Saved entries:
§ §
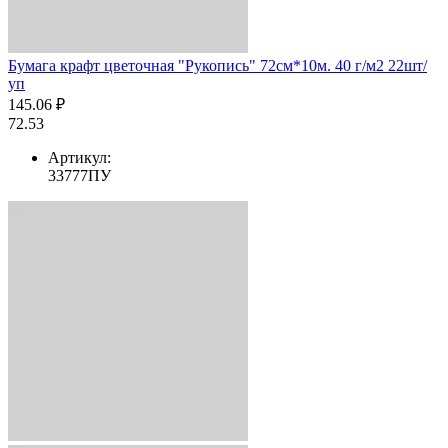
Бумага крафт цветочная "Рукопись" 72см*10м. 40 г/м2 22шт/
уп
145.06 ₽
72.53
Артикул:
33777ПУ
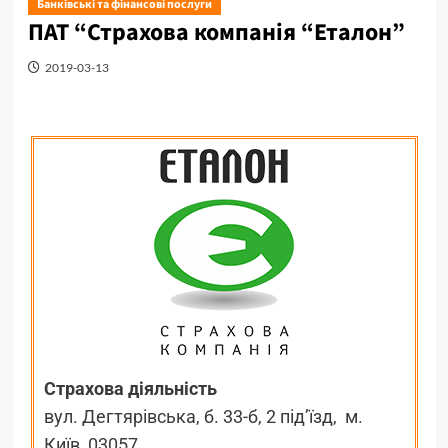
Банківські та фінансові послуги
ПАТ “Страхова компанія “Еталон”
2019-03-13
Страхова діяльність
вул. Дегтярівська, б. 33-б, 2 під’їзд, м.
Київ, 03057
§ §
▸ TASK: Extract every line of text from the rows above verbatim, leaving out the pictures.

▸ EXERCISE ANSWER:
Бумага крафт цветочная "Рукопись" 72см*10м. 40 г/м2 22шт/
уп
145.06 ₽
72.53
Артикул:
33777ПУ
Банківські та фінансові послуги
ПАТ “Страхова компанія “Еталон”
2019-03-13
Страхова діяльність
вул. Дегтярівська, б. 33-б, 2 під’їзд, м.
Київ, 03057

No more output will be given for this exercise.